The underlying dispute pitted Moonbug, owner of the CoComelon children's media brand, against BabyBus (Fujian) Network Technology Co., a Chinese company whose Super JoJo content a jury found willfully infringed CoComelon copyrights. On July 27, 2023, the jury awarded Moonbug over $17 million in actual damages and lost profits. The court later awarded $6,147,482 in attorney fees, and the Ninth Circuit affirmed on all issues.
The collection saga that followed drove Moonbug's fee motion. BabyBus secretly served a Third Party Claim of Superior Interest through Japan BabyBus Co. Ltd. on Google/YouTube — assets Moonbug was actively levying — without telling Moonbug. BabyBus produced an unprepared 30(b)(6) witness on collection topics and then opposed a follow-up deposition, even though it did not seriously dispute the witness was inadequate. The court found that BabyBus had sought to use Japan BabyBus as a shell to launder the judgment money, and that BabyBus made repeated representations to the court, to Moonbug, and to levied third parties that it was on the verge of satisfying the judgment — representations it never fulfilled. BabyBus then filed an eleventh-hour stay motion after missing its own stipulated deadline, only to withdraw it after Moonbug opposed. The judgment was ultimately satisfied in June 2025, almost entirely through levied third-party payments.
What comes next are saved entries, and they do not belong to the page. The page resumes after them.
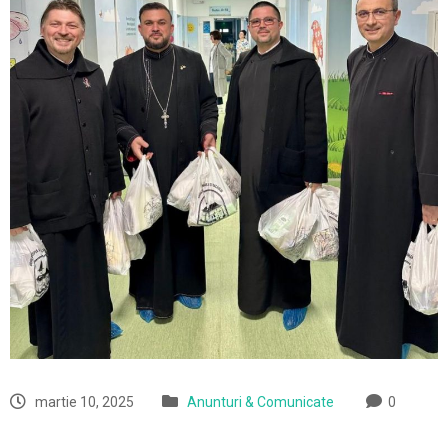
martie 10, 2025
Anunturi & Comunicate
0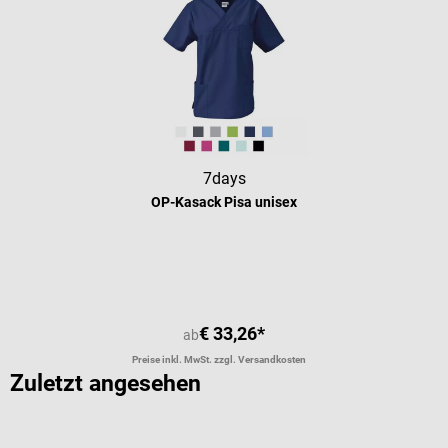
7days
OP-Kasack Pisa unisex
Durchschnittliche Bewertung von 5 
€ 33,26*
ab
Preise inkl. MwSt. zzgl. Versandkosten
Zuletzt angesehen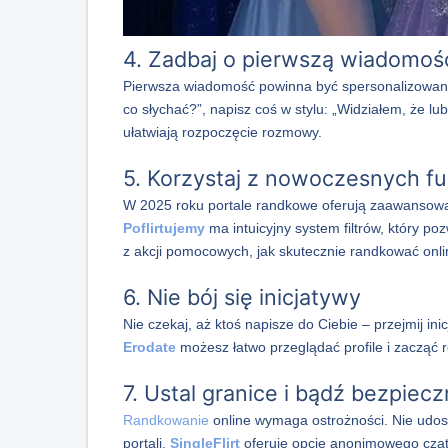
4. Zadbaj o pierwszą wiadomoś
Pierwsza wiadomość powinna być spersonalizowana 
co słychać?”, napisz coś w stylu: „Widziałem, że lu
ułatwiają rozpoczęcie rozmowy.
5. Korzystaj z nowoczesnych fun
W 2025 roku portale randkowe oferują zaawansowan
Poflirtujemy
ma intuicyjny system filtrów, który p
z akcji pomocowych, jak skutecznie randkować onli
6. Nie bój się inicjatywy
Nie czekaj, aż ktoś napisze do Ciebie – przejmij i
Erodate
możesz łatwo przeglądać profile i zacząć 
7. Ustal granice i bądź bezpiec
Randkowanie
online wymaga ostrożności. Nie udost
portali.
SingleFlirt
oferuje opcje anonimowego czatu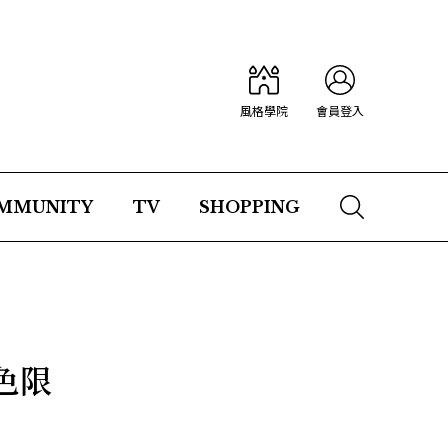
風格學院
會員登入
MMUNITY
TV
SHOPPING
色限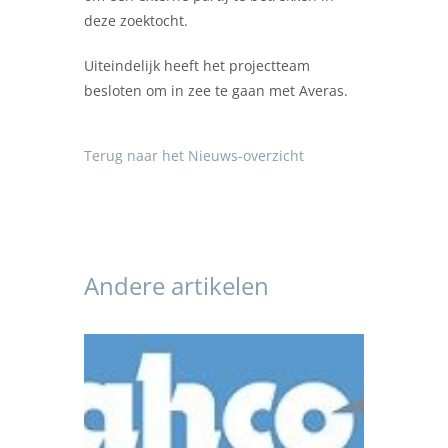
deze zoektocht.
Uiteindelijk heeft het projectteam
besloten om in zee te gaan met Averas.
Terug naar het Nieuws-overzicht
Andere artikelen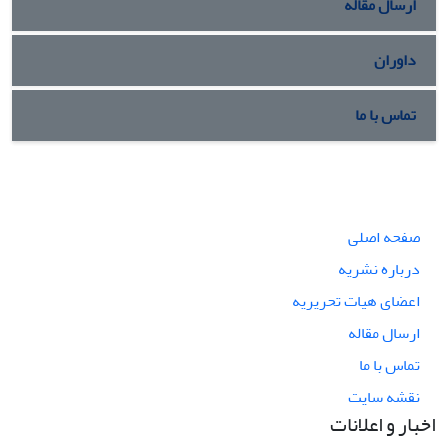
ارسال مقاله
داوران
تماس با ما
صفحه اصلی
درباره نشریه
اعضای هیات تحریریه
ارسال مقاله
تماس با ما
نقشه سایت
اخبار و اعلانات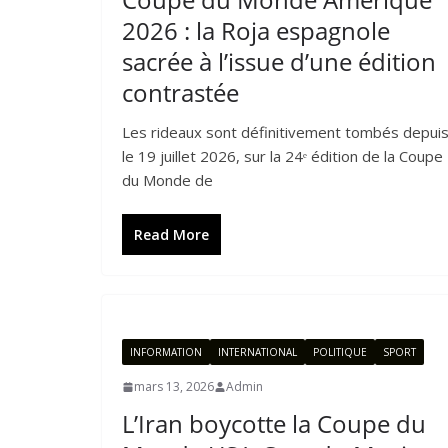
2026 : la Roja espagnole
sacrée à l’issue d’une édition
contrastée
Les rideaux sont définitivement tombés depui
le 19 juillet 2026, sur la 24ᵉ édition de la Coupe
du Monde de
Read More
INFORMATION
INTERNATIONAL
POLITIQUE
SPORT
mars 13, 2026
Admin
L’Iran boycotte la Coupe du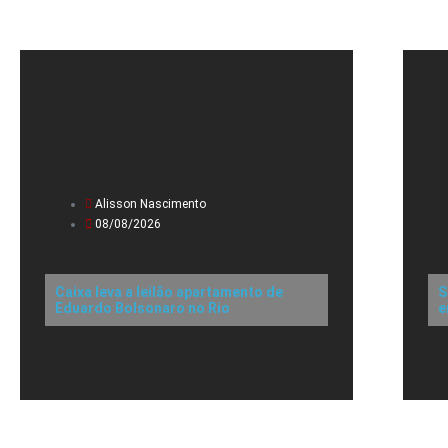
Alisson Nascimento
08/08/2026
Caixa leva a leilão apartamento de
S
Eduardo Bolsonaro no Rio
e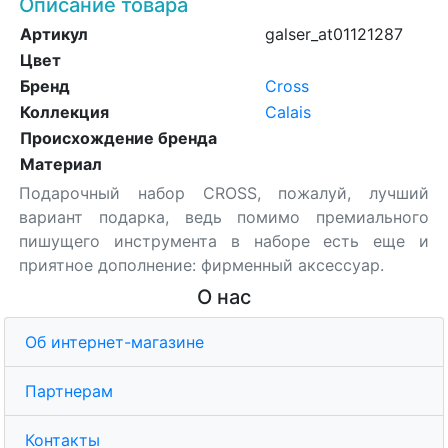
Описание товара
Артикул
galser_at01121287
Цвет
Бренд
Cross
Коллекция
Calais
Происхождение бренда
Материал
Подарочный набор CROSS, пожалуй, лучший
вариант подарка, ведь помимо премиального
пишущего инструмента в наборе есть еще и
приятное дополнение: фирменный аксессуар.
О нас
Об интернет-магазине
Партнерам
Контакты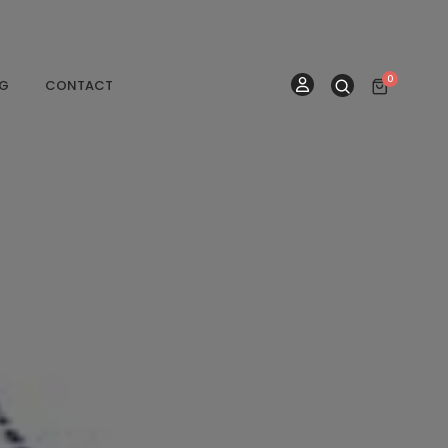
0
OG
CONTACT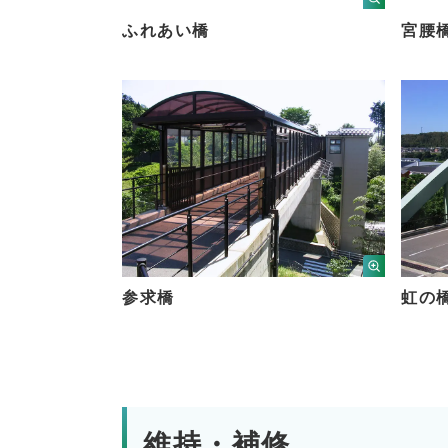
ふれあい橋
宮腰
参求橋
虹の
維持・補修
Judge Edward M. Chen held that this pattern of conduct was objectively unreasonable and warranted collection fees under Section 505 of the Copyright Act, applying the Fogerty factors. He found Moonbug had a high degree of success in the enforcement proceedings, that BabyBus was motivated by an intent to thwart enforcement, and that its opposition to a further 30(b)(6) deposition was frivolous. Only the deterrence factor slightly favored BabyBus, given the existing permanent injunction. The court limited recovery to extraordinary collection work, excluding routine levy follow-ups and initial demand letters, and applied a fifty percent discount to fees-on-fees work because Moonbug lost on the appellate fee request.
On appellate fees, the court conducted a fresh Fogerty analysis rather than relying on its prior fee award, holding that a particularized, independent inquiry was required for the appellate phase. BabyBus had limited its appeal to seven discrete issues concerning copyrightability and jury instructions — questions the court itself had previously acknowledged could generate reasonable disagreement. The Ninth Circuit engaged on the merits of each issue rather than disposing of the appeal on harmless error grounds. Critically, BabyBus did not appeal the rulings the court had previously found unreasonable, including its independent development defense, willfulness finding, copyright misrepresentation liability, and sanctions for fabricating evidence. The court held that losing on appeal, standing alone, does not establish objective unreasonableness, and that chilling reasonable appeals by imposing appellate fees would undermine the Copyright Act's goal of encouraging useful copyright litigation.
Moonbug originally sought a combined $933,148 in fees — $535,155.25 incurred on appeal and $407,550.75 incurred through judgment enforcement. In supplemental briefing, Moonbug revised its collection fee request down to $315,488. It recovered $279,962.75.